Cameron, Hollande e a rivalidade entre França e Inglaterra

Por MiriamL

Do Uol

Hollande e Cameron revivem rivalidade histórica entre França e Inglaterra

Coluna do Alencastro

De Paris

A visita oficial à Inglaterra de François Hollande, recebido na semana passada pelo primeiro ministro David Cameron e pela rainha Elizabeth, fez aflorar as picuinhas que perpetuam a relação conflituosa entre Paris e Londres. Há uma longa rivalidade histórica entre a França e a Inglaterra. Da morte de Joana d’Arc, queimada na fogueira em Rouen (1431) por um tribunal eclesiástico manipulado pelos invasores ingleses, às guerras napoleônicas (1803-1815) e à desconfiança de De Gaulle, vetando em 1967 a entrada da Inglaterra na Comunidade Econômica Europeia (precursora da União Europeia), um contencioso multissecular separa franceses e ingleses.
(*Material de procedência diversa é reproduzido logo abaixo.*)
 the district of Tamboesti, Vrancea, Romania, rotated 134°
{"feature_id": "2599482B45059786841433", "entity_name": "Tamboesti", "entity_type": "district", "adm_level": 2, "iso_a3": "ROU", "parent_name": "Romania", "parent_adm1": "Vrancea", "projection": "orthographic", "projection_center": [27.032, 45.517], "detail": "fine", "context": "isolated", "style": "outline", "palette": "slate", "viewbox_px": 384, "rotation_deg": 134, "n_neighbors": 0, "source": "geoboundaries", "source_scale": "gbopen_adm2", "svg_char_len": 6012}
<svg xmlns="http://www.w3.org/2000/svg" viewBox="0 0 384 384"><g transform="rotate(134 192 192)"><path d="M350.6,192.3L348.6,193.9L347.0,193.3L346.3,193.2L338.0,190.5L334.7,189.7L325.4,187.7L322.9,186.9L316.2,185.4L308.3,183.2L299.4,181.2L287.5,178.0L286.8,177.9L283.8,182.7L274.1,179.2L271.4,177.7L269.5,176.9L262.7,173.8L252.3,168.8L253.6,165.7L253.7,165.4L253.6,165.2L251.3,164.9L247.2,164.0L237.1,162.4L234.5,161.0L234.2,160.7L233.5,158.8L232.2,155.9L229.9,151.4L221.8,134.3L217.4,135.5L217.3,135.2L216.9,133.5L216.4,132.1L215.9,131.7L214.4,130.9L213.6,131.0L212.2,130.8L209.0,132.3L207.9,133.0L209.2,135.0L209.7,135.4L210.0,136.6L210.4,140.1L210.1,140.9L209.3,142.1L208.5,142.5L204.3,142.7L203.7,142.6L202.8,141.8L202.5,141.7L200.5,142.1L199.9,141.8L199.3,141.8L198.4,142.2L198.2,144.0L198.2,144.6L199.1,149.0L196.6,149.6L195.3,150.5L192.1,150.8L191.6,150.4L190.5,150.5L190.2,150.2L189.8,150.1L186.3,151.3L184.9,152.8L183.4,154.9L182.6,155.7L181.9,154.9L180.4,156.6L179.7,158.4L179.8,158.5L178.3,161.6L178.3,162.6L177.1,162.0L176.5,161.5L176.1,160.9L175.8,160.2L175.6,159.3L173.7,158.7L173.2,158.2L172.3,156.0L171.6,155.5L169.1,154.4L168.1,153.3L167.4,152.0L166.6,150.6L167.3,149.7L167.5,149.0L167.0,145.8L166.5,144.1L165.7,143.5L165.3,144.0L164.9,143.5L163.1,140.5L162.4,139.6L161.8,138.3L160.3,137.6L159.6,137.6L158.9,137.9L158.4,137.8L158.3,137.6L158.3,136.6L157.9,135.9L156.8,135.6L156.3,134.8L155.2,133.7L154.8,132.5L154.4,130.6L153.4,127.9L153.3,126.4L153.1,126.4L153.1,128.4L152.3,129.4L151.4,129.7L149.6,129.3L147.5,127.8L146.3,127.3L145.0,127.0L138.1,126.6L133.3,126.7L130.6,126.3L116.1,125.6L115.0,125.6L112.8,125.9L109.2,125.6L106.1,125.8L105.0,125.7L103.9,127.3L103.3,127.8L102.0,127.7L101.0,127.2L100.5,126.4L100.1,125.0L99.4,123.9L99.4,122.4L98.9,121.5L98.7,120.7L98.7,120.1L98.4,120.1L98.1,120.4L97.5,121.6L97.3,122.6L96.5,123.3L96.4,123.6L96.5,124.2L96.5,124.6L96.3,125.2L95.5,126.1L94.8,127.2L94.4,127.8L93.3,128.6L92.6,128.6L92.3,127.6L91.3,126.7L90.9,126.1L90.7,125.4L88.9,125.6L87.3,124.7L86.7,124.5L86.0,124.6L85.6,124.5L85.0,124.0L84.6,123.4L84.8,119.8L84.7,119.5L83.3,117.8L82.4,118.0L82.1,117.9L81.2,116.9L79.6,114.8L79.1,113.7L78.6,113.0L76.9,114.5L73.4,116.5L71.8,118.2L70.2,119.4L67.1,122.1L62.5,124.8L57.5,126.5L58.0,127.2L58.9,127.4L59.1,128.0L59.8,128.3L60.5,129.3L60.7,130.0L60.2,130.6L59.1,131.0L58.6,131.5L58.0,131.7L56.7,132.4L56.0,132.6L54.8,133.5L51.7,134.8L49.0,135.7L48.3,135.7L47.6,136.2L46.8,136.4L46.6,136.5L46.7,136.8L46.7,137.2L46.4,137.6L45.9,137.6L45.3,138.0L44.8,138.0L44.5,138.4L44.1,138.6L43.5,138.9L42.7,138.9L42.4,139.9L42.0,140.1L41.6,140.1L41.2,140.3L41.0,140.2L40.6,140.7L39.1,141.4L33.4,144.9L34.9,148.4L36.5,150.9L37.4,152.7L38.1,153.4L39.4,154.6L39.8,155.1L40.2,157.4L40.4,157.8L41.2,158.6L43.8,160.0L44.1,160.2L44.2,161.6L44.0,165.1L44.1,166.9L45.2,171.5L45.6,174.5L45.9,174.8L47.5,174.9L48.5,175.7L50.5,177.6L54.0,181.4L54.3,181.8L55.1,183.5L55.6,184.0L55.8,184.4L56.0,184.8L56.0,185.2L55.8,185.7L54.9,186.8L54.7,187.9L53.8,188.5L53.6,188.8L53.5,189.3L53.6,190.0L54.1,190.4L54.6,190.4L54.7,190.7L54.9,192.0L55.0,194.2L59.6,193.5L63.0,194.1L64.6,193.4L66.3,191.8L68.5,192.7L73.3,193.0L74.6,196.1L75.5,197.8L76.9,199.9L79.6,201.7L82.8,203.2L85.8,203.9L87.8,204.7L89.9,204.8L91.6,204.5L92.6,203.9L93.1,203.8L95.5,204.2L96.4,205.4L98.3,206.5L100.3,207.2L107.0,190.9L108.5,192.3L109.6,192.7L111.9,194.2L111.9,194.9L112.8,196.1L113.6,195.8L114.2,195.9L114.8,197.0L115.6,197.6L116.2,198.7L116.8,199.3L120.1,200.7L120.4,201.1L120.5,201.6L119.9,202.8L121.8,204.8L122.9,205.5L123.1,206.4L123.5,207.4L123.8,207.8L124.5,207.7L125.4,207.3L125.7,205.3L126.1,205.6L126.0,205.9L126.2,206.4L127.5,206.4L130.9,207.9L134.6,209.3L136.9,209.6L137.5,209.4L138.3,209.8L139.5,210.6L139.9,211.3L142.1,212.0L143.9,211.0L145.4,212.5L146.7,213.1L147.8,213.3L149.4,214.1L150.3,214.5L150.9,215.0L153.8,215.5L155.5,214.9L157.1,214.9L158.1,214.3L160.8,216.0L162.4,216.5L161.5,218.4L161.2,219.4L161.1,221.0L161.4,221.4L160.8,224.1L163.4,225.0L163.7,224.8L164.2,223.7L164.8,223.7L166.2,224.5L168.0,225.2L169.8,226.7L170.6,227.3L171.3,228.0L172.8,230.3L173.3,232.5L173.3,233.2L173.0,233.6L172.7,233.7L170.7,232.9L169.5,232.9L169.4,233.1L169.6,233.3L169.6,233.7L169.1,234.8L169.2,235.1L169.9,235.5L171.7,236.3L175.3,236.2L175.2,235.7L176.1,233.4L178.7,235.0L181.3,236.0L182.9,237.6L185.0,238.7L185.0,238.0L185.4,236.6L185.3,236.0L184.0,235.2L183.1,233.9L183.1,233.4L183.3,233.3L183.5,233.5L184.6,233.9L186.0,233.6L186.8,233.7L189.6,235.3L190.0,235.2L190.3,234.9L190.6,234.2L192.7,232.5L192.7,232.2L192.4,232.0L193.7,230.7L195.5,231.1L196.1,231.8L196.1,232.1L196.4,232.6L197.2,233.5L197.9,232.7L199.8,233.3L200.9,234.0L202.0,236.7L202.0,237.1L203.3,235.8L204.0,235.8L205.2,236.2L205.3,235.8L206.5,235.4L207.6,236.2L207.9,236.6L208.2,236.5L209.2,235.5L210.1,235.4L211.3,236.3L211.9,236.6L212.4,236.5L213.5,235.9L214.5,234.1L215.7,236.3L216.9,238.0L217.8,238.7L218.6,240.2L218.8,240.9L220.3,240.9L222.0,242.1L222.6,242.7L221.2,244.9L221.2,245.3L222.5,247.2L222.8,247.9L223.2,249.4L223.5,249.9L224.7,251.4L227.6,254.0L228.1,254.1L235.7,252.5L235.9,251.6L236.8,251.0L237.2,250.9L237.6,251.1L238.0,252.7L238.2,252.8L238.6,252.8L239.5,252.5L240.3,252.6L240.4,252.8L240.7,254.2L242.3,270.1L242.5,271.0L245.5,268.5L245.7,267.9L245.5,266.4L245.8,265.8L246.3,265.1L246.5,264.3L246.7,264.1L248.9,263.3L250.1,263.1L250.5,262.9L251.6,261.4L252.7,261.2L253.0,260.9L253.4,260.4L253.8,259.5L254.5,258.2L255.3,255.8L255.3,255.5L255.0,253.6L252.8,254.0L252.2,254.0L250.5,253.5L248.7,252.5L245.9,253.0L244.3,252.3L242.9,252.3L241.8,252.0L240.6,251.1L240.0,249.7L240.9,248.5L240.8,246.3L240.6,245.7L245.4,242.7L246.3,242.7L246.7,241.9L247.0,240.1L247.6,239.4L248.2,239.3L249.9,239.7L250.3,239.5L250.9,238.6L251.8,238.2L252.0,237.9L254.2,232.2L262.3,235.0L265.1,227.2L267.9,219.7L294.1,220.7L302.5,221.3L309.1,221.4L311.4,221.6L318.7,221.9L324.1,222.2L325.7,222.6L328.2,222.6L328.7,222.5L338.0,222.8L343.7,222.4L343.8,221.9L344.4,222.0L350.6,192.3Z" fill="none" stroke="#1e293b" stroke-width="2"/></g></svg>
Decerto, os confrontos militares cessaram no século 19. Desde 1904 vigora a Entente Cordiale que consolidou a aliança entre os dois países nas duas guerras mundiais e na Guerra Fria. 

Mas os desentendimentos anglo-franceses prosseguem nos campos diplomático e econômico. A esse respeito, François Crouzet, o grande historiador da Sorbonne especialista da história britânica escreveu um livro emblemático: “A superioridade da Inglaterra sobre a França, a economia e o imaginário”(1985). Durante a presidência de Nicolas Sarkozy, o entendimento foi bom, na medida em que os sucessivos governos britânicos, trabalhistas e conservadores, estavam próximos das posições francesas na política europeia e internacional. Agora, o quadro mudou.
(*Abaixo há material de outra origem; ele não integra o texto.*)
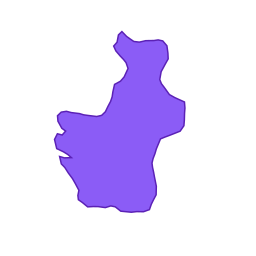 outline of Koroveia, Cyprus, rotated 46°
{"feature_id": "46923920B36797029965158", "entity_name": "Koroveia", "entity_type": "district", "adm_level": 2, "iso_a3": "CYP", "parent_name": "Cyprus", "parent_adm1": "", "projection": "natural_earth1", "projection_center": [34.274, 35.508], "detail": "fine", "context": "isolated", "style": "filled", "palette": "violet", "viewbox_px": 256, "rotation_deg": 46, "n_neighbors": 0, "source": "geoboundaries", "source_scale": "gbopen_adm2", "svg_char_len": 1270}
<svg xmlns="http://www.w3.org/2000/svg" viewBox="0 0 256 256"><g transform="rotate(46 128 128)"><path d="M87.3,107.4L91.6,113.9L94.6,117.8L96.8,122.1L98.5,127.3L100.6,133.0L100.6,138.2L98.0,142.5L91.6,147.7L87.8,150.7L83.9,152.9L77.5,158.1L73.2,160.7L70.2,165.0L70.2,170.2L74.5,173.7L82.2,175.8L86.9,175.0L87.3,180.2L83.1,182.8L85.2,188.8L93.3,193.6L100.2,191.0L105.3,189.7L110.0,189.3L105.3,194.5L101.0,197.0L107.5,200.9L112.6,200.9L119.0,202.2L125.9,203.1L131.0,204.4L138.7,206.6L141.7,210.9L145.1,213.5L149.8,212.6L156.7,211.8L160.5,207.4L163.9,204.0L169.5,199.6L172.1,194.5L175.9,191.9L182.8,191.0L190.9,184.1L194.3,179.7L199.0,175.0L201.6,169.3L199.0,164.1L197.3,159.4L195.6,154.2L189.6,148.1L181.5,142.9L177.6,140.3L173.4,137.7L169.9,135.1L167.4,131.2L165.2,126.5L162.7,122.1L158.4,112.2L160.1,107.9L162.2,103.1L166.5,92.7L165.2,86.2L161.4,81.9L156.7,77.1L153.2,73.2L148.5,69.3L143.0,71.5L138.7,73.2L132.7,75.0L123.7,73.7L119.4,73.2L115.2,71.5L110.5,65.0L107.9,56.8L106.2,51.1L101.9,47.3L95.9,42.9L89.5,42.5L85.6,45.1L83.1,48.6L77.5,54.6L74.1,60.2L69.8,63.7L65.5,64.6L61.2,65.4L54.4,65.4L54.4,70.2L58.7,76.3L59.1,81.4L64.2,83.2L71.1,83.6L75.4,83.6L79.6,84.0L85.2,86.6L88.6,95.3L89.1,100.9L87.3,107.4Z" fill="#8b5cf6" stroke="#5b21b6" stroke-width="1.5"/></g></svg>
Com o euro e a UE ameaçados pela maior crise econômica mundial desde 1929, há um governo proclamadamente socialista na França e um governo ostensivamente conservador na Inglaterra. Durante a campanha presidencial francesa, Hollande viajou para Londres e encontrou-se com Ed Miliband, líder dos trabalhistas. Mas David Cameron recusou-se a recebê-lo na sede do governo britânico. Na reunião do G20, no México, Cameron tomou a liberdade de dar palpites sobre a política francesa, afirmando que desenrolaria “um tapete vermelho” para receber na Inglaterra os franceses que se mudassem para lá, fugindo do aumento de impostos proposto pelo governo Hollande. A declaração foi mal recebida pelo governo francês e um alto funcionário parisiense, citado ‘em off’ pela imprensa, comentou: “Os ingleses costumavam ser mais bem educados!”

Logo depois, o jornal londrino “Daily Telegraph” anunciou que o governo francês preparava um novo imposto imobiliário que incidiria sobre as 200.000 residências de férias que os ingleses possuem na França.

Durante a visita oficial, os dois governos tentaram desfazer os mal-entendidos. Hollande foi convidado pela rainha Elizabeth 2ª para tomar um chá no castelo de Windsor. A imprensa foi informada que, apesar de Hollande falar muito bem inglês, ambos conversaram em francês (Elizabeth 2ª, como sua mãe, foi educada por governantas francesas e fala francês fluentemente). O ato foi interpretado como uma homenagem da rainha à França e ao presidente Hollande. O comunicado francês explicitou ainda que Elizabeth 2ª “seguia de perto a atualidade política da França”.

Em seguida, na entrevista coletiva em Londres, Cameron e Hollande aplainaram as discordâncias. Hollande usou o humor britânico para comentar a questão do diferencial de impostos entre a França e a Inglaterra. “ Os impostos não são tão diferentes. A faixa mais alta do imposto de renda é de 45% na Inglaterra e 41% na França… e isto não leva os Britânicos a se mudarem para a França, exceto os que tem lá residências de férias, as quais não terão impostos suplementares”.

O jornal de centro esquerda inglês, “The Independent”, geralmente pró-União Europeia (UE), saudou o entendimento entre os dois líderes. Mas o “Financial Times”, mais cético com relação à UE, escreveu que Cameron e Hollande divergiram na abordagem das questões tributárias e de política econômica. No entanto, malgrado as diferenças que os separam, Cameron e Holande estão de acordo sobre um tema essencial para a continuidade da UE. Ambos se opõem à Angela Merkel e apoiam a criação dos eurobonds que seriam emitidos pelo Banco Central Europeu para enxugar a dívida incontrolável dos países mais frágeis da zona euro.